*ditulis sesuai mulanya. dimuat di Kaltim Post, 26 Juni 2011
Selamat membaca.... :)
DUA
CINCIN DESWITA
oleh Hesti Daisy
Masih
pukul 06:30 WITA. Pagi mengisyaratkan sepertinya sepanjang hari nanti akan
sangat cerah. Geliat aktifitas perkotaan di weekand
seperti ini memang hanya sedikit. Tidak seperti hari-hari kerja dimana pada
waktu seperti ini jalanan sudah ramai lalu lalang kendaraan dan pemakai jalan.
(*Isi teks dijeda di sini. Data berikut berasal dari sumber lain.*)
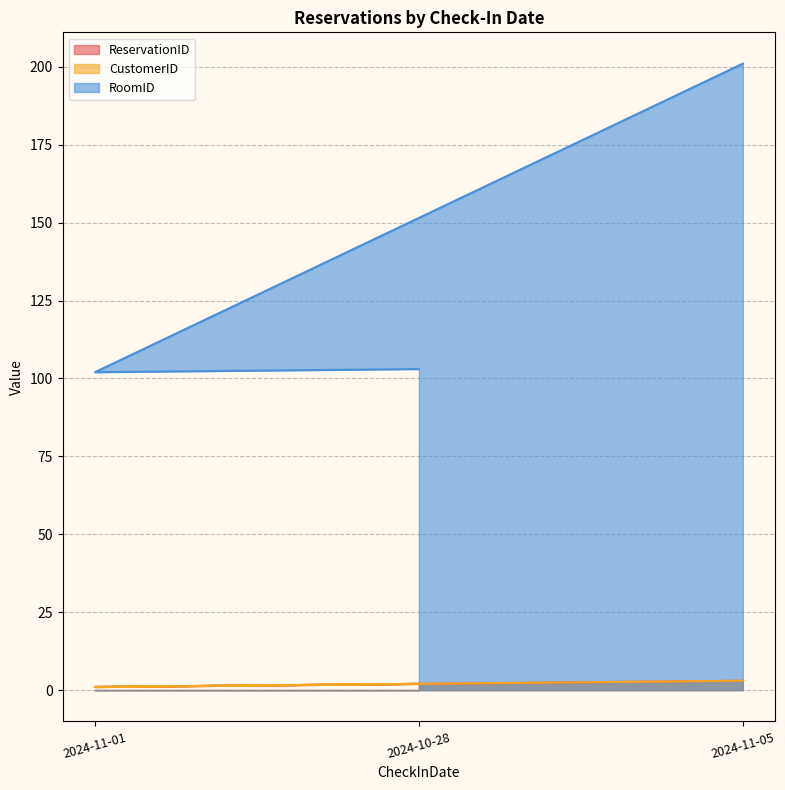

What is the sum of the RoomID values at 2024-11-05 and 2024-11-01?

303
Jalanan dan sepanjang trotoar Ahad seperti ini biasanya dimanfaatkan oleh
gerombolan remaja dan anak-anak yang jogging
sambil tertawa-tawa.
Di dalam kamar bercat biru langit sebuah
hunian mewah, Deswita sedang mematut diri setengah meter di depan cermin riasnya.
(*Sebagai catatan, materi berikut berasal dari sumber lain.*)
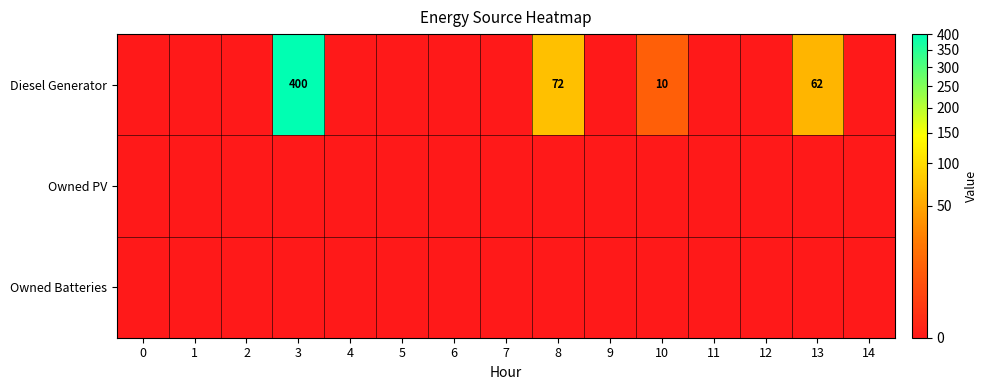

The value of Diesel Generator at 8 is 72. True or false?

True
Merapikan t-shirt berpadu celana jeans yang
dipakainya. Rambutnya hanya dikuncir ekor kuda. Beberapa saat ia tersenyum
kemudian maju beberapa langkah, lebih dekat dengan cermin. Sesaat ia merasa
sudah tak lagi muda meskipun teman-temannya mengatakan ia masih tetap segar dan
cantik layaknya gadis 18 tahunan.
“Alaaah..biar
sudah berumur kau itu tetap cantik, Des. Tak berdandan pun sudah terlihat
menarik. Auramu itu lho,” komentar Reta sahabat sekaligus teman kantornya
ketika Deswita iseng bertanya apakah ia terlihat tua.
“Ah,
kau bercanda. Aku ini sudah tua,” kata Deswita mempertahankan penilaian dirinya
sendiri.
“Ya
sudah, yang menilai kamu seperti apa kan orang lain. Tapi kalau kamu terus
menanamkan penilaian seperti itu kepada dirimu sendiri, jelas saja kau akan
cepat tua,” cetus Reta, mulai gemas dengan Deswita.
“Aduuh,
Nona manis jangan merajuk, dong. Iya, iya, aku masih muda kok meski sudah 26
tahun aku hidup di dunia. Haha..” seru Deswita sambil tertawa, menepuk-nepuk
paha Reta yang duduk di sampingnya. Reta merengut kesal.